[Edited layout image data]
- Opening Delimiter -

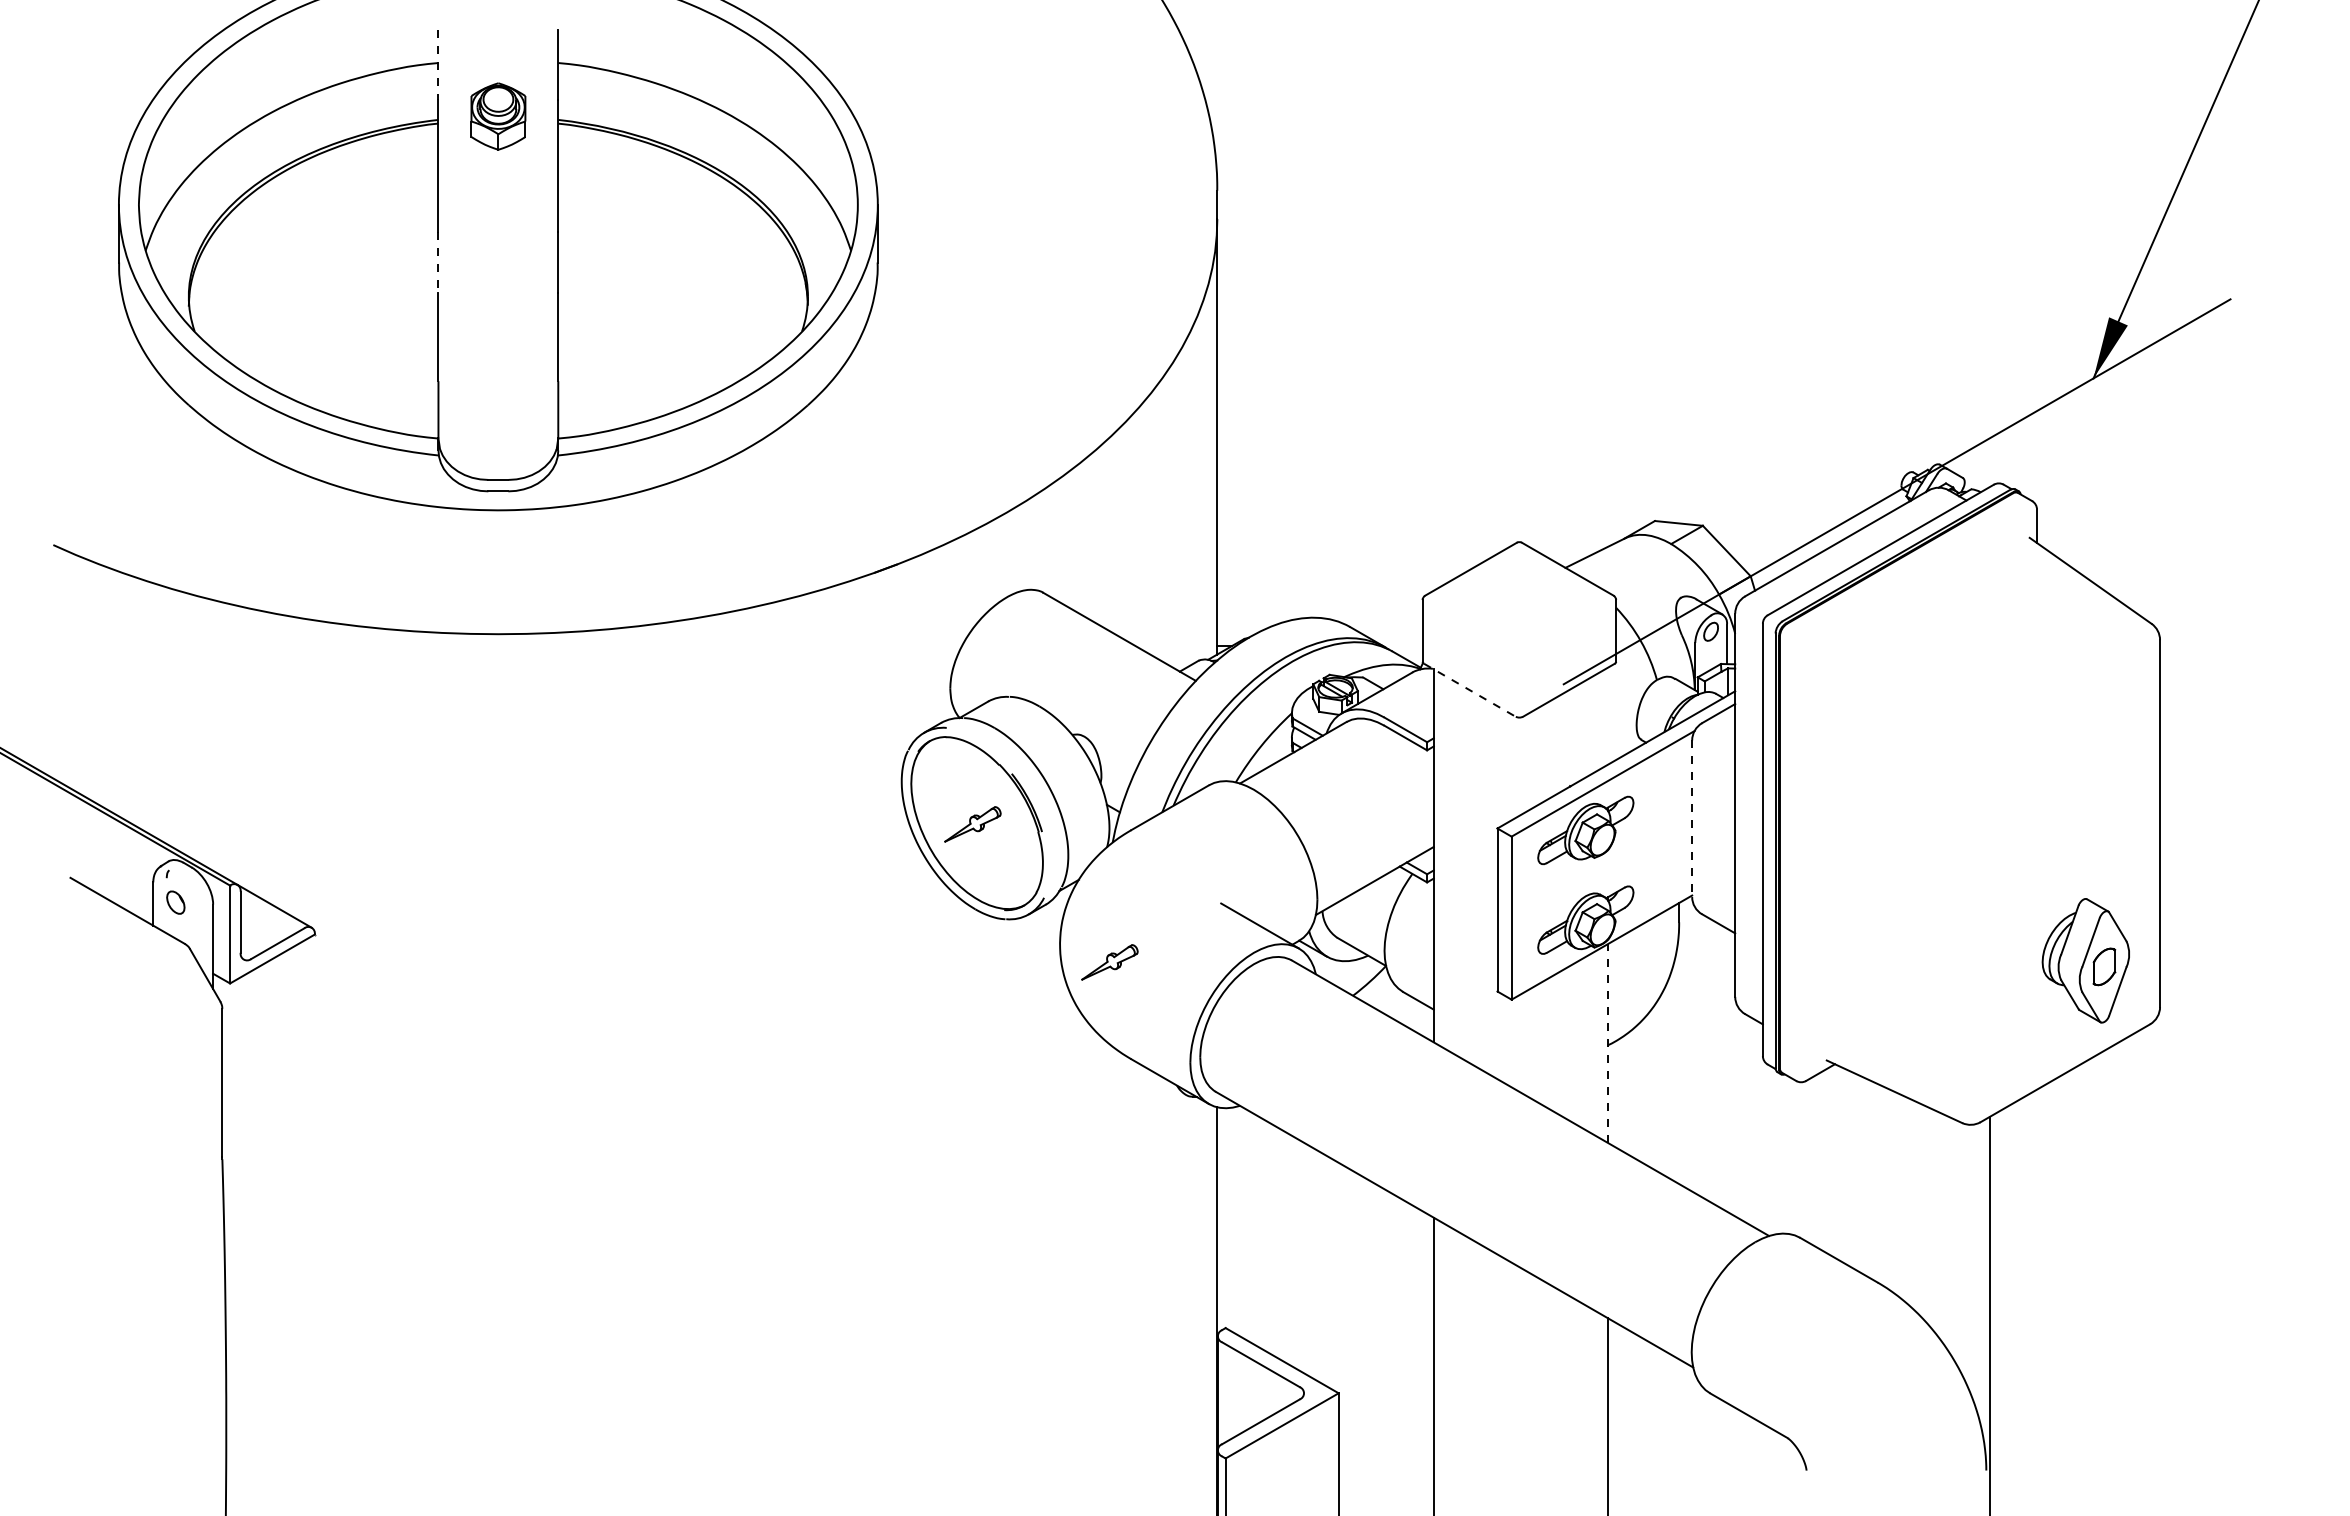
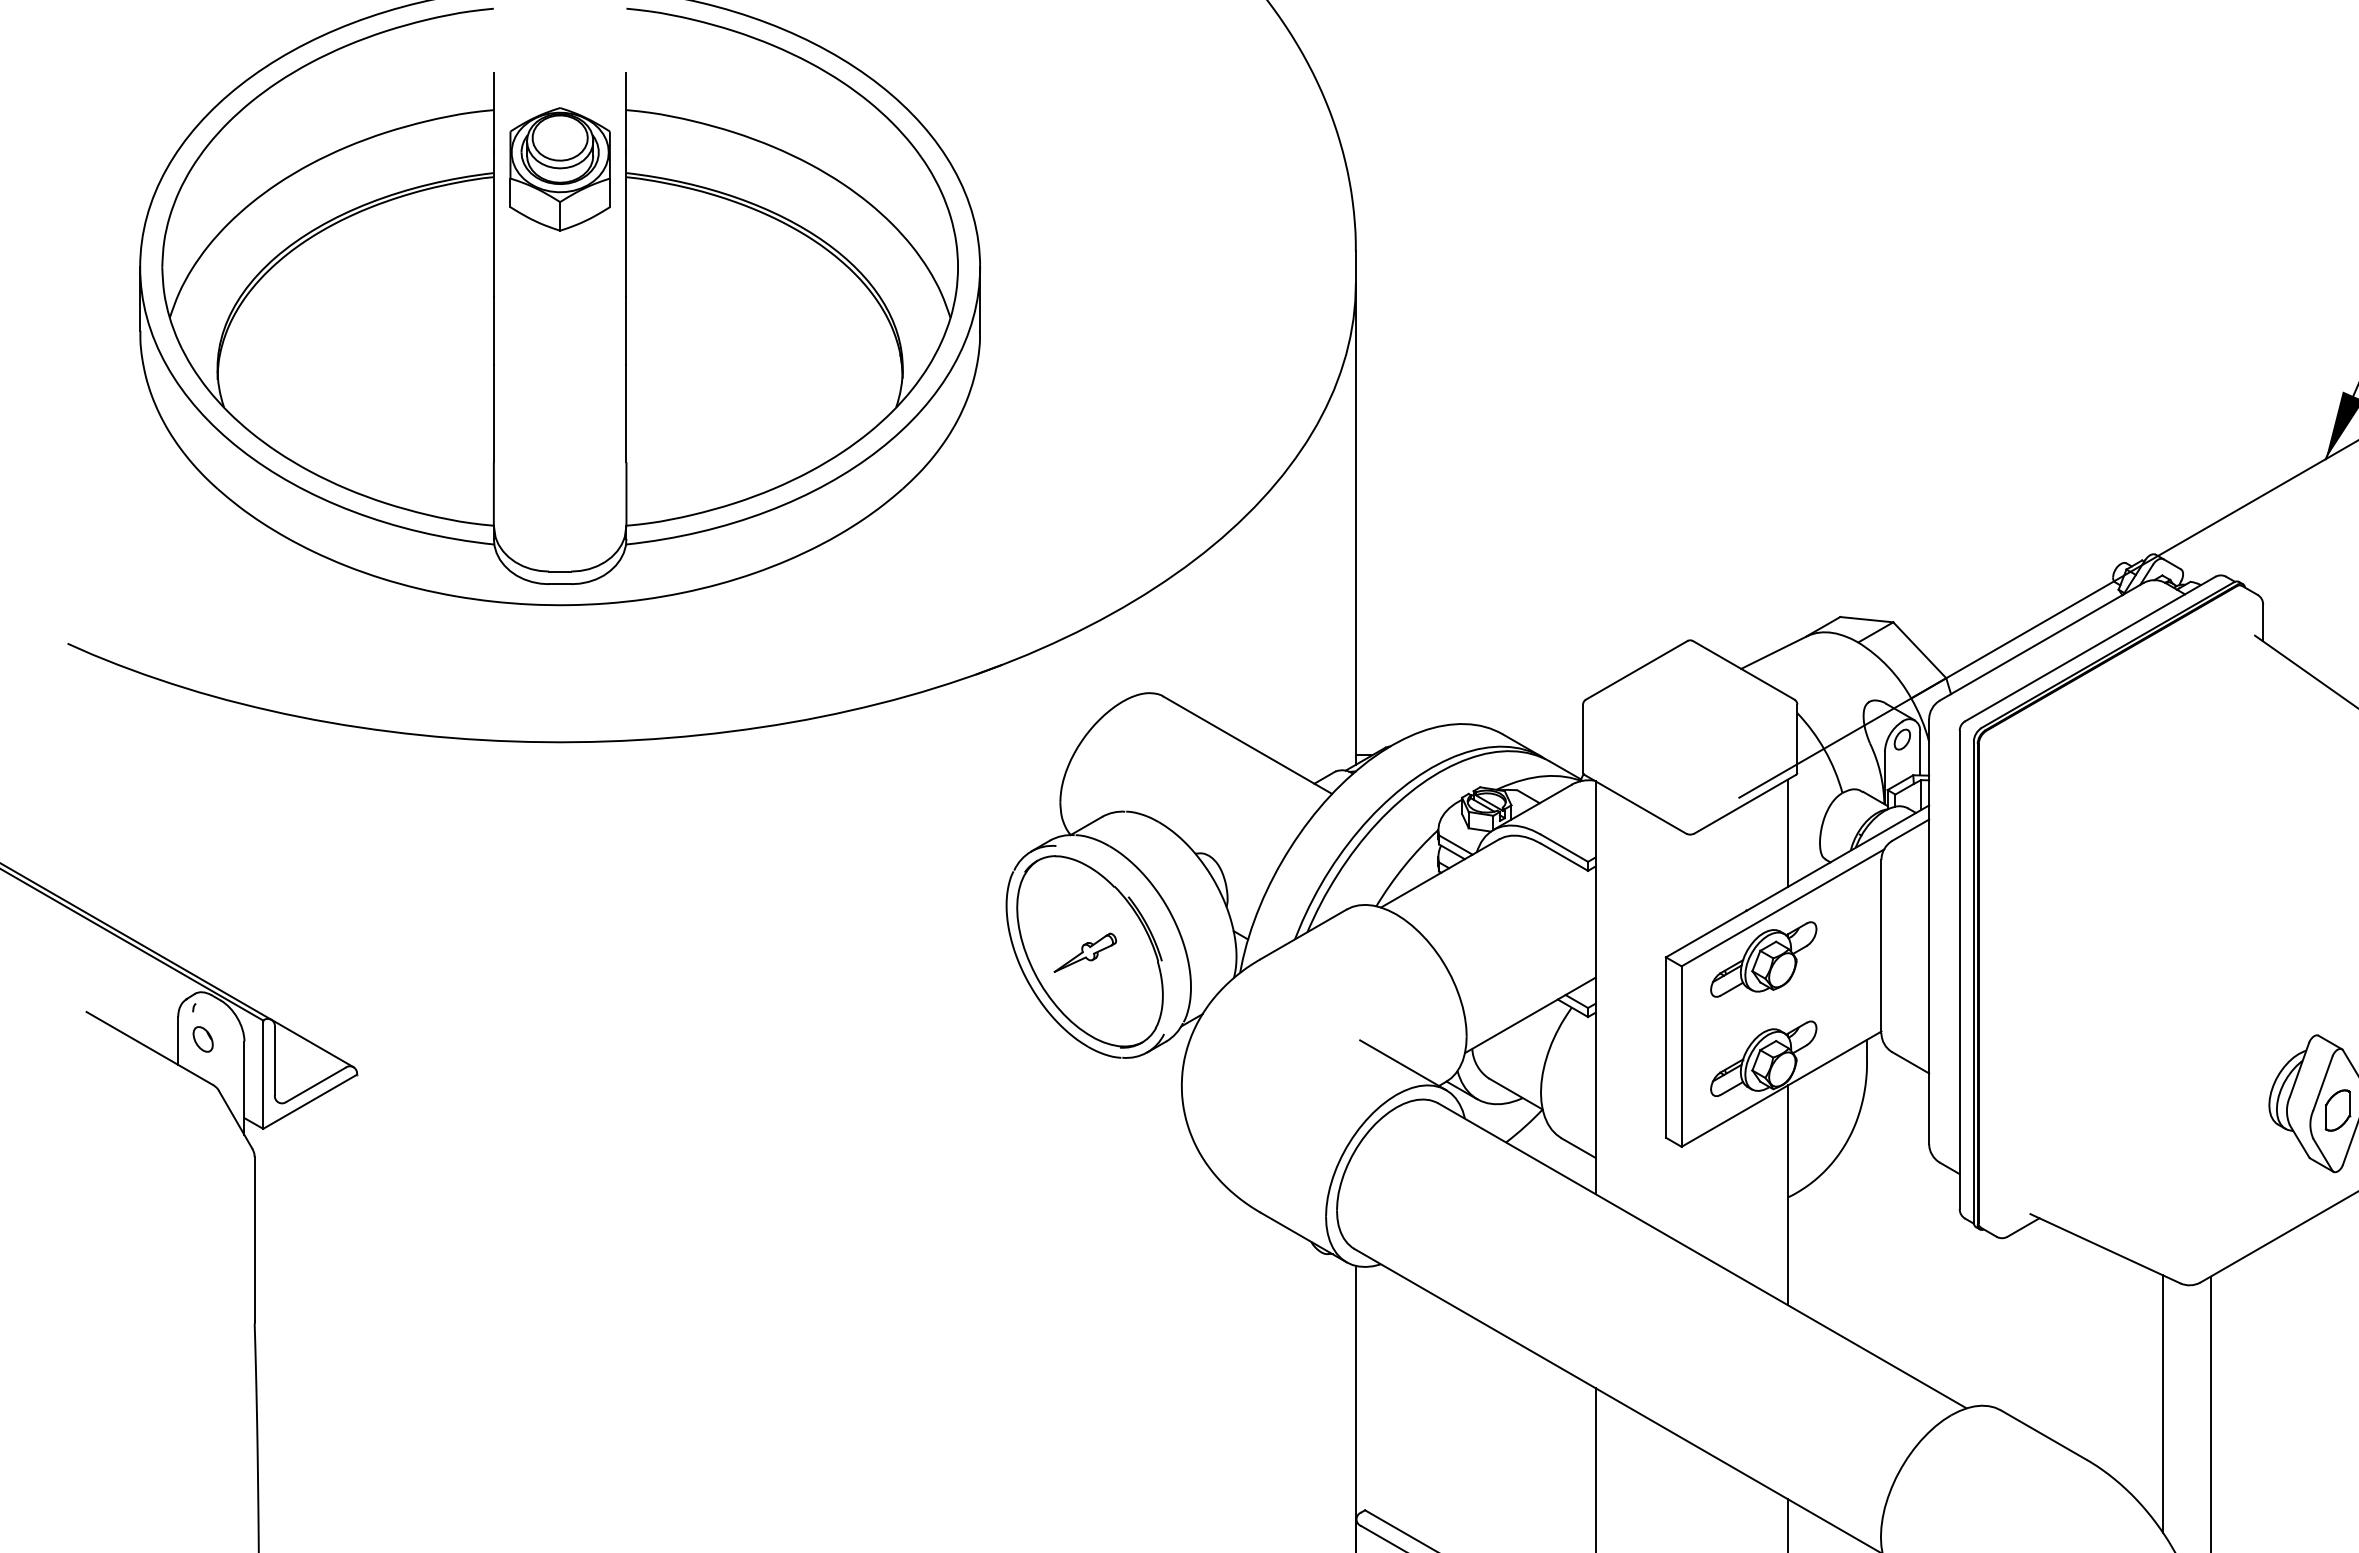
line: (438, 65) -> (493, 112), dashed -> solid
part: (498, 116) -> (560, 169), size x1.67
line: (438, 262) -> (493, 330), dashed -> solid
line: (1470, 690) -> (1636, 804), dashed -> solid
line: (1607, 715) -> (1787, 832), added
line: (1692, 819) -> (1881, 947), dashed -> solid
part: (1109, 962) -> (1236, 1105), removed
line: (1607, 1043) -> (1787, 1195), dashed -> solid
line: (1946, 1231) -> (2162, 1403), added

- Closing Delimiter -

The result should consist solely of the lines from the one that contains "part: (498, 116) -> (560, 169), size x1.67" to the last line of the records above, reproduced exactly.

part: (498, 116) -> (560, 169), size x1.67
line: (438, 262) -> (493, 330), dashed -> solid
line: (1470, 690) -> (1636, 804), dashed -> solid
line: (1607, 715) -> (1787, 832), added
line: (1692, 819) -> (1881, 947), dashed -> solid
part: (1109, 962) -> (1236, 1105), removed
line: (1607, 1043) -> (1787, 1195), dashed -> solid
line: (1946, 1231) -> (2162, 1403), added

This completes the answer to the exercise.